Sa déception avait été grande à la vision du minable spectacle présenté par les échoppes mal achalandées du petit marché. Au final, en dehors de leur fournir quelques provisions et marchandises basiquement nécessaires, ces pitoyables étals ne pourraient jamais suffire à lui fournir ce dont elle aurait besoin pour établir et fortifier son culte.Pour des futures recrues, tu te doutes bien qu'elles ne vont pas former des files et venir toquer à la porte de ton entrepôt, non? Même si cela aidera, il faudra que le gros du boulot soit fait par toi .
D'un autre coté, misère, souffrance et abandon mêlés formaient ensemble un terreau fertile pour y planter la graine de la dissidence. Et là était sa mission, là était son objectif. Même si cela la chagrinait sur le plan de son confort personnel, il fallait bien reconnaitre qu'elle était au meilleur endroit imaginable pour monter un culte capable de s'emparer des rênes du pouvoir dans cette cité qui se croyait à l'abri des Véritables Puissances. Elle allait leur montrer toute l'étendue de leur erreur.
Elle en était là dans ses réflexions, toujours proche de la porte de l’entrepôt qu'elle venait de refermer derrière elle lorsqu'elle sentit quelque chose. Un trouble indéfinissable qui s'empara d'elle un court instant, la laissant les jambes tremblantes, des papillons se battant furieusement dans son ventre, le souffle court, et les bras en capilotade. Une sensation fugace, aussi vite arrivée que repartie, comme le fantôme d'un sentiment, présent mais inexistant, imperceptible mais discernable,...
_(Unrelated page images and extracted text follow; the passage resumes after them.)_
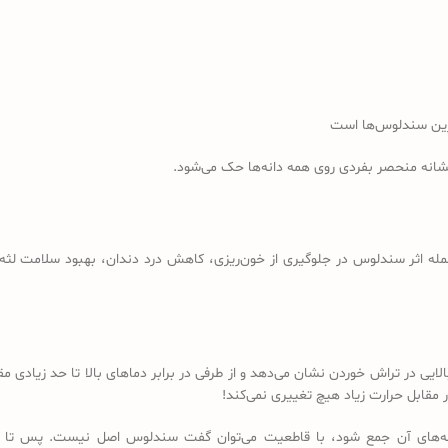
رین سندلوس‌ها است
نشانه منحصر بفردی روی همه دانه‌ها حک می‌شود.
مله اثر سندلوس در جلوگیری از خون‌ریزی، کاهش درد دندان، بهبود سلامت لثه، 
لایی در تراش خوردن نشان می‌دهد و از طرفی در برابر دماهای بالا تا حد زیادی
مقابل حرارت زیاد هیچ تغییری نمی‌کند!
 دانه‌های آن جمع شود، با قاطعیت می‌توان گفت سندلوس اصل نیست. پس تا 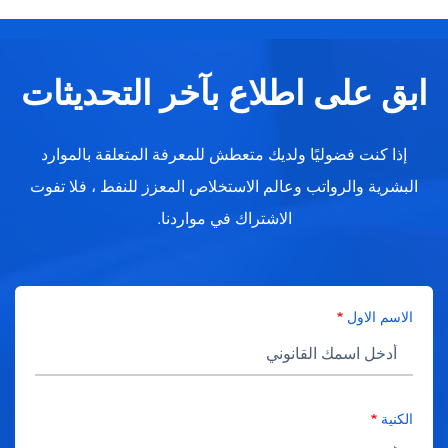
ابق على اطلاع بآخر التحديثات
إذا كنت فضوليًا ولديك متعطش للمعرفة المتعلقة بالموارد
البشرية والرواتب وعالم الاستخلاص المعزز للنفط ، فلا تفوت
الاشتراك في مواردنا.
الاسم الاول
الكنية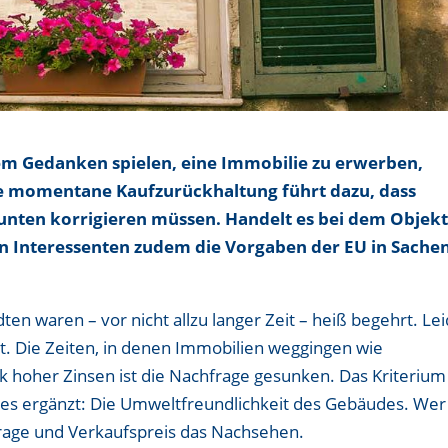
dem Gedanken spielen, eine Immobilie zu erwerben,
ie momentane Kaufzurückhaltung führt dazu, dass
unten korrigieren müssen. Handelt es bei dem Objek
en Interessenten zudem die Vorgaben der EU in Sache
en waren – vor nicht allzu langer Zeit – heiß begehrt. Le
rt. Die Zeiten, in denen Immobilien weggingen wie
nk hoher Zinsen ist die Nachfrage gesunken. Das Kriterium
res ergänzt: Die Umweltfreundlichkeit des Gebäudes. Wer
frage und Verkaufspreis das Nachsehen.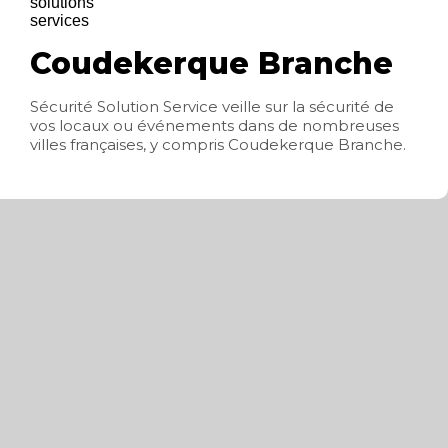
Coudekerque Branche
Sécurité Solution Service veille sur la sécurité de
vos locaux ou événements dans de nombreuses
villes françaises, y compris Coudekerque Branche.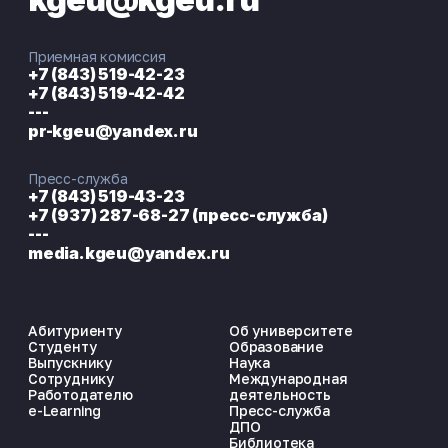
Приемная комиссия
+7 (843) 519-42-23
+7 (843) 519-42-42
---
pr-kgeu@yandex.ru
Пресс-служба
+7 (843) 519-43-23
+7 (937) 287-68-27 (пресс-служба)
---
media.kgeu@yandex.ru
Абитуриенту
Об университете
Студенту
Образование
Выпускнику
Наука
Сотруднику
Международная
Работодателю
деятельность
e-Learning
Пресс-служба
ДПО
Библиотека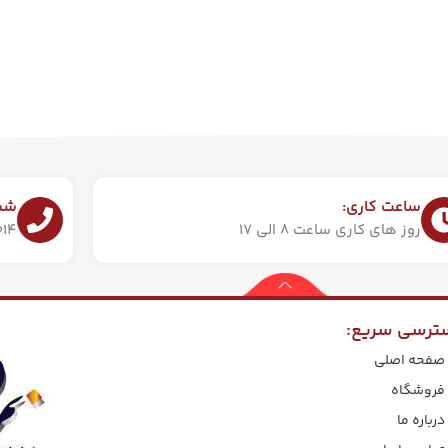
ساعت کاری:
شما
روز های کاری ساعت 8 الی 17
014
ترسی سریع:
صفحه اصلی
فروشگاه
درباره ما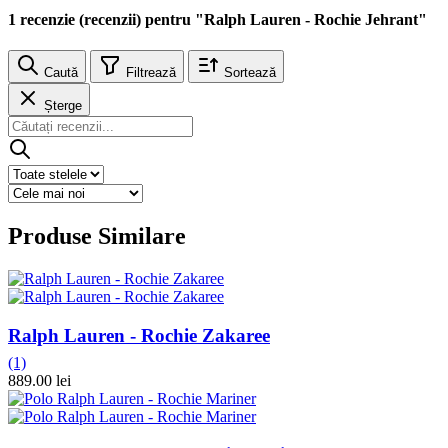
1 recenzie (recenzii) pentru "Ralph Lauren - Rochie Jehrant"
Caută
Filtrează
Sortează
Șterge
Produse Similare
Ralph Lauren - Rochie Zakaree
(1)
889.00 lei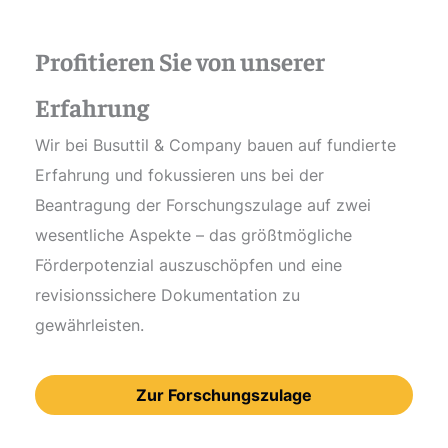
Profitieren Sie von unserer
Erfahrung
Wir bei Busuttil & Company bauen auf fundierte
Erfahrung und fokussieren uns bei der
Beantragung der Forschungszulage auf zwei
wesentliche Aspekte – das größtmögliche
Förderpotenzial auszuschöpfen und eine
revisionssichere Dokumentation zu
gewährleisten.
Zur Forschungszulage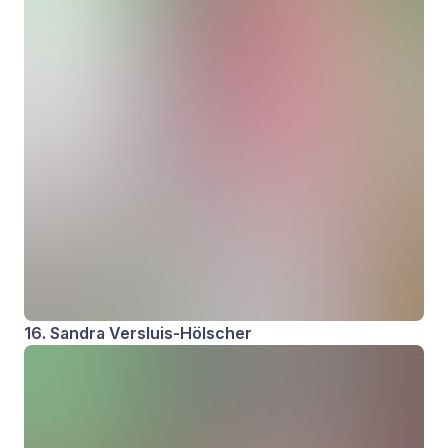
16. Sandra Versluis-Hölscher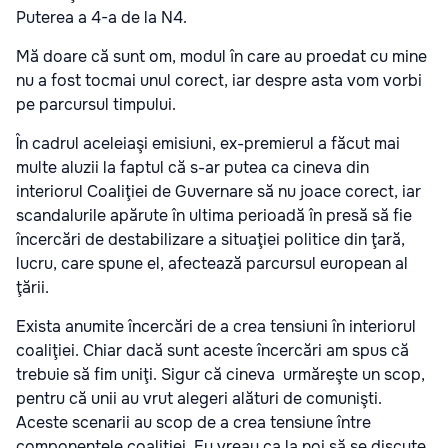
Puterea a 4-a de la N4.
Mă doare că sunt om, modul în care au proedat cu mine
nu a fost tocmai unul corect, iar despre asta vom vorbi
pe parcursul timpului.
În cadrul aceleiaşi emisiuni, ex-premierul a făcut mai
multe aluzii la faptul că s-ar putea ca cineva din
interiorul Coaliţiei de Guvernare să nu joace corect, iar
scandalurile apărute în ultima perioadă în presă să fie
încercări de destabilizare a situaţiei politice din ţară,
lucru, care spune el, afectează parcursul european al
ţării.
Exista anumite încercări de a crea tensiuni în interiorul
coaliţiei. Chiar dacă sunt aceste încercări am spus că
trebuie să fim uniţi. Sigur că cineva urmăreşte un scop,
pentru că unii au vrut alegeri alături de comunişti.
Aceste scenarii au scop de a crea tensiune între
componentele coaliţiei. Eu vreau ca la noi să se discute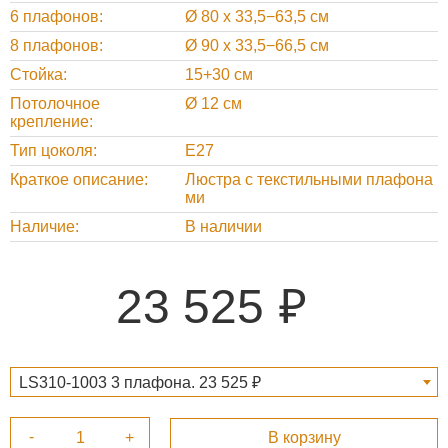
6 плафонов
Ø 80 х 33,5−63,5 см
8 плафонов
Ø 90 х 33,5−66,5 см
Стойка
15+30 см
Потолочное
Ø 12 см
крепление
Тип цоколя
E27
Краткое описание
Люстра с текстильными плафона
ми
Наличие
В наличии
23 525
LS310-1003 3 плафона. 23 525 ₽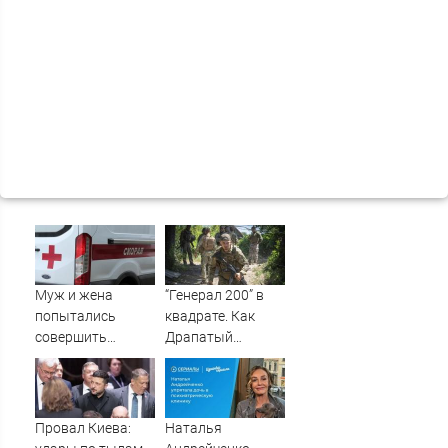
Муж и жена
“Генерал 200” в
попытались
квадрате. Как
совершить
Драпатый
суицид,
переплюнул
предупредив
Сырского
оперативные
службы
Провал Киева:
Наталья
Une impulsion soudaine la força soudain à porter les yeux au judas grillagé qui trouait la porte. A vrai dire, c'était même presque comme si, durant quelques fractions de seconde, quelqu'un s'était emparé d'elle et l'avait dirigée comme on guide une marionnette. Le visage collé à l'ouverture, elle scruta la rue. Et, bien vite, son regard tomba sur un homme qui circulait à pas rapides, un visage hâve contrastant avec le hale léger des autres habitants, un soupçon de barbe mal taillée, des vêtements passe-partout dans cet immense décharge qu'était le Taalgad. Mais, lorsque, après avoir saisi l'aspect général de l'homme d'un oeil rapide, et qu'elle le reporta sur son visage, un phénomène étrange la frappa soudain de stupeur.
En effet, sous ses yeux, ce fut comme si tout à coup l'homme avait deux visages. Celui, ordinaire, qu'il montrait à tous. Et un second visage qui apparaissait, comme superposé au premier sans pour autant le masquer, un visage aux couleurs et aux formes déformées, mêlant l'azur, l'émeraude et le rubis avec des traits affichant l'envie, le désir et la jalousie, des lèvres rétractées découvrant des dents blanches et tranchantes, comme un animal grognant et menaçant, les yeux emplis de concupiscence, le regard excité et brillant. Puis, la vision disparu, et ce ne fut qu'un miséreux comme un autre marchant dans les ruelles sombres de ce quartier maudit par tous.